=== WORK REQUIRED ===
Word for word, restate the listing; omit the pictures.
======
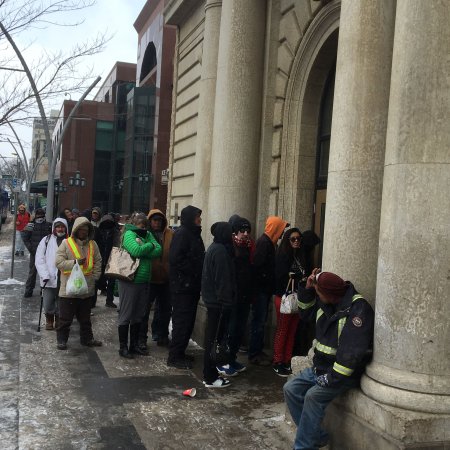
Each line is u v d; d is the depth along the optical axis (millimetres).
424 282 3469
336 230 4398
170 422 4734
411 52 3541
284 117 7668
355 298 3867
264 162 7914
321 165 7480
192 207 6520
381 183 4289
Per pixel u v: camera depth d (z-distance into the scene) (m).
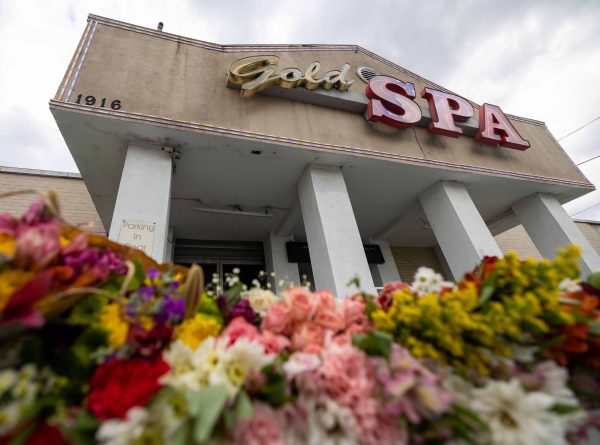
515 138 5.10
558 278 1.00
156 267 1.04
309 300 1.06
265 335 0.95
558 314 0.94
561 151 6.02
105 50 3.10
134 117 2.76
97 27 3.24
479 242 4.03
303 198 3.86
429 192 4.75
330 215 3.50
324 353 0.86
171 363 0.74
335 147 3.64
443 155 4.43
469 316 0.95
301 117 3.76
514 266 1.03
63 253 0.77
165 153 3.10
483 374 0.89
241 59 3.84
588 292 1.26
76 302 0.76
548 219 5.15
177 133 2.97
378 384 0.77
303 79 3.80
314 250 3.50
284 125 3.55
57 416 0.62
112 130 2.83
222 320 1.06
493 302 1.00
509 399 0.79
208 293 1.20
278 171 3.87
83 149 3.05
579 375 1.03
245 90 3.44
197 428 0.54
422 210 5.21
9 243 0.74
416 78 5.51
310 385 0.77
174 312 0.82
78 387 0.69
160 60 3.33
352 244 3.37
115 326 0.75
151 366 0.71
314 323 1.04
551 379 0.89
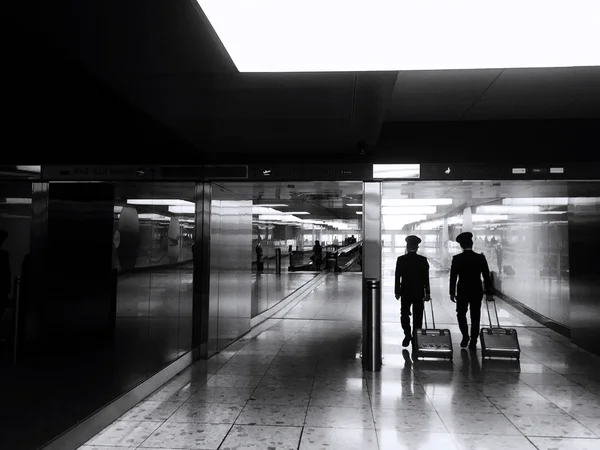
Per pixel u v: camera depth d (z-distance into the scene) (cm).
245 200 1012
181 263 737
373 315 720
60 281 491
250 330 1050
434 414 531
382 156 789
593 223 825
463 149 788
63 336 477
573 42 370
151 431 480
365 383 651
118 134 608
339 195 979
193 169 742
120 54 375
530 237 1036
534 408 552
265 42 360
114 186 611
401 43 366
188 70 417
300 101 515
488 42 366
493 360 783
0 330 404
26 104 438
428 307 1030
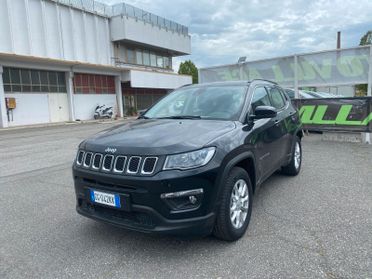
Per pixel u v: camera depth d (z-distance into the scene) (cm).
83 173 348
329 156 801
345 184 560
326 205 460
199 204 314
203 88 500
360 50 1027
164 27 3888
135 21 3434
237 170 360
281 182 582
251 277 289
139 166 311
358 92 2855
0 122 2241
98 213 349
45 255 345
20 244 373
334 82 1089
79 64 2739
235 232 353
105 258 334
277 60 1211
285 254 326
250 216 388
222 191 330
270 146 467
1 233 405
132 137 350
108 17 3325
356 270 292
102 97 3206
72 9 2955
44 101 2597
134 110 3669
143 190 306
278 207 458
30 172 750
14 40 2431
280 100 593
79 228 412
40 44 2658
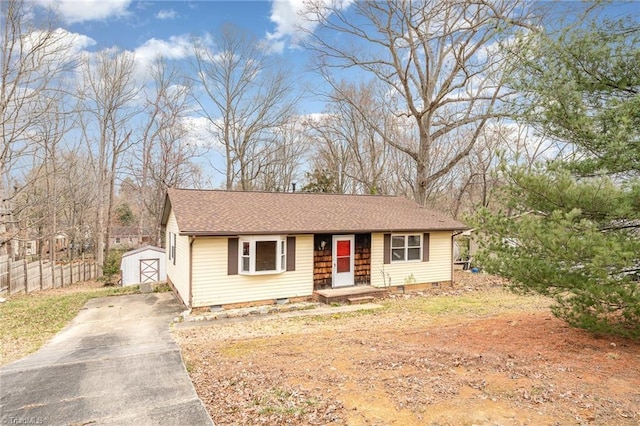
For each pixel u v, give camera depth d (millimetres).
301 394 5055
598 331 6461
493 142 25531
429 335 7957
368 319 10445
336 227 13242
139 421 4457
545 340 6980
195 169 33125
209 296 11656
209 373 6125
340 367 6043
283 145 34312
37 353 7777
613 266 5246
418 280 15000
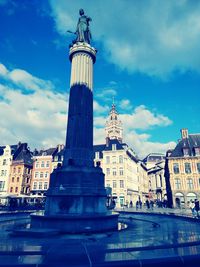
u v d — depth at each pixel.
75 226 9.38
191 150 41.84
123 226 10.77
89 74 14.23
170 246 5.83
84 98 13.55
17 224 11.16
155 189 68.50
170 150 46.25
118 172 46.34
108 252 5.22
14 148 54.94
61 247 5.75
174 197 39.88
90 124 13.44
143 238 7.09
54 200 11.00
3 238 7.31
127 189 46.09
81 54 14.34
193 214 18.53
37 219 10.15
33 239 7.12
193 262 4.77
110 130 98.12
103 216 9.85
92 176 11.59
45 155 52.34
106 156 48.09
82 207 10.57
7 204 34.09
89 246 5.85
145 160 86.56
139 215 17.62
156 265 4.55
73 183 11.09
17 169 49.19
======
=== ANSWER TO THIS EXERCISE ===
Each line is u v d; d is the depth along the optical axis (millimetres).
424 282 3469
336 230 4398
170 422 4734
411 52 3541
284 117 7668
355 298 3867
264 162 7914
321 165 7480
192 207 6520
381 183 4289
Per pixel u v: camera depth d (z-distance into the scene) (m).
515 138 5.10
558 278 1.00
156 267 1.04
309 300 1.06
265 335 0.95
558 314 0.94
561 151 6.02
105 50 3.10
134 117 2.76
97 27 3.24
479 242 4.03
303 198 3.86
429 192 4.75
330 215 3.50
324 353 0.86
171 363 0.74
335 147 3.64
443 155 4.43
469 316 0.95
301 117 3.76
514 266 1.03
63 253 0.77
165 153 3.10
483 374 0.89
241 59 3.84
588 292 1.26
76 302 0.76
548 219 5.15
177 133 2.97
378 384 0.77
303 79 3.80
314 250 3.50
284 125 3.55
57 416 0.62
112 130 2.83
222 320 1.06
493 302 1.00
509 399 0.79
208 293 1.20
278 171 3.87
83 149 3.05
579 375 1.03
245 90 3.44
197 428 0.54
422 210 5.21
9 243 0.74
416 78 5.51
310 385 0.77
174 312 0.82
78 387 0.69
160 60 3.33
352 244 3.37
115 326 0.75
151 366 0.71
314 323 1.04
551 379 0.89
Per pixel u v: camera depth d (z-distance into the scene) (cm).
245 200 1012
181 263 737
373 315 720
60 281 491
250 330 1050
434 414 531
382 156 789
593 223 825
463 149 788
63 336 477
573 42 370
151 431 480
365 383 651
118 134 608
339 195 979
193 169 742
120 54 375
530 237 1036
534 408 552
265 42 360
114 186 611
401 43 366
188 70 417
300 101 515
488 42 366
493 360 783
0 330 404
26 104 438
428 307 1030
Per pixel u v: camera depth d (z-distance into the scene) (cm).
83 173 348
329 156 801
345 184 560
326 205 460
199 204 314
203 88 500
360 50 1027
164 27 3888
135 21 3434
237 170 360
281 182 582
251 277 289
139 166 311
358 92 2855
0 122 2241
98 213 349
45 255 345
20 244 373
334 82 1089
79 64 2739
235 232 353
105 258 334
277 60 1211
285 254 326
250 216 388
222 191 330
270 146 467
1 233 405
132 137 350
108 17 3325
356 270 292
102 97 3206
72 9 2955
44 101 2597
134 110 3669
143 190 306
278 207 458
30 172 750
14 40 2431
280 100 593
79 228 412
40 44 2658
For each pixel u v, give camera depth d (millimetres).
301 394 5055
598 331 6461
493 142 25531
429 335 7957
368 319 10445
336 227 13242
139 421 4457
545 340 6980
195 169 33125
209 296 11656
209 373 6125
340 367 6043
283 145 34312
37 353 7777
613 266 5246
418 280 15000
u v d — depth at each pixel.
75 226 9.38
191 150 41.84
123 226 10.77
89 74 14.23
170 246 5.83
84 98 13.55
17 224 11.16
155 189 68.50
170 150 46.25
118 172 46.34
108 252 5.22
14 148 54.94
61 247 5.75
174 197 39.88
90 124 13.44
143 238 7.09
54 200 11.00
3 238 7.31
127 189 46.09
81 54 14.34
193 214 18.53
37 219 10.15
33 239 7.12
193 262 4.77
110 130 98.12
103 216 9.85
92 176 11.59
45 155 52.34
106 156 48.09
82 207 10.57
7 204 34.09
89 246 5.85
145 160 86.56
139 215 17.62
156 265 4.55
73 183 11.09
17 169 49.19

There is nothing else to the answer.